Mais non seulement, dans un pays qui émerge à peine de la chape de plomb mugabéenne , on ne sait pas quel crédit accorder à de telles intentions de vote, de plus encore faut-il  que le scrutin soit sincère. Or l’opposition n’a cessé, comme c’est souvent le cas un peu partout en Afrique, de crier à la fraude, sans qu’on sache si les craintes sont réelles ou s’il s’agit d’arguments préfabriqués par de futurs mauvais perdants qui préfèrent toujours battre leur coulpe sur la poitrine d’autrui. C’est tellement plus confortable.

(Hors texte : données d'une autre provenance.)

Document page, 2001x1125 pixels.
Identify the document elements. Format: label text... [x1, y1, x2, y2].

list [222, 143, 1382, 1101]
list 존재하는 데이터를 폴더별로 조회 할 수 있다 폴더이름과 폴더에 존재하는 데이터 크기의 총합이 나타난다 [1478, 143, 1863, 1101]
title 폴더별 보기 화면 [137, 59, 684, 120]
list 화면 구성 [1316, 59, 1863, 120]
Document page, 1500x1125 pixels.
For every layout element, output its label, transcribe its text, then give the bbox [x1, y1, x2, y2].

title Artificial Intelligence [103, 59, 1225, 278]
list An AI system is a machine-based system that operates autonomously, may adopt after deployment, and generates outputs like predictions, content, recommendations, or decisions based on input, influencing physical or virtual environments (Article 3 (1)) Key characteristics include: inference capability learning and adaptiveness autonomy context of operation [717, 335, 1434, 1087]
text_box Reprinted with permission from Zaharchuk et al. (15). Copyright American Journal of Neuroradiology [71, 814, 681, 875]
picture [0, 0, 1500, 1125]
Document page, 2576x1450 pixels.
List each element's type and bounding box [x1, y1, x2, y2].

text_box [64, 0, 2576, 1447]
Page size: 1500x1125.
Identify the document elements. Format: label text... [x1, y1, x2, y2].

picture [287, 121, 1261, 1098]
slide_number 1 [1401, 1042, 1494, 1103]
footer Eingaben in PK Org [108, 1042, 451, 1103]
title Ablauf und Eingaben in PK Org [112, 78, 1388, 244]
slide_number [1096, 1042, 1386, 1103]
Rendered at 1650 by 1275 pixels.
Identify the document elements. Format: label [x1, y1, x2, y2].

Finalement, en attendant les résultats de cette élection post-Mugabe, l’événement sera venu de quelqu’un qui s’est invité dans la campagne sans être candidat : papy Bob himself qui doit avoir la rancune particulièrement tenace. La veille du vote, c’est un ci-devant président on ne peut plus amer qui a donné une conférence de presse à sa résidence pour voler dans les plumes du parti qu’il a créé et de son porte-drapeau, coupables  à ses yeux de traîtrise et pour qui donc il ne voterait pas ; même si Chamisa se serait bien passé de son soutien plutôt encombrant. Le nonagénaire crie même famine (se plaignant de la liste civile qui lui est servie) et  pousse le bouchon un peu fort en qualifiant le régime actuel « d’autoritaire ». Le comble pour un dirigeant qui, après avoir été un héros,  fut la caricature du  parfait autocrate et qui, à l’évidence, vit très mal sa retraite politique pourtant pas si anticipée que cela. Reste à savoir si cette sortie de celui qui compte encore de chauds partisans prêts à mourir pour lui aura quelque impact sur l’issue de la consultation électorale.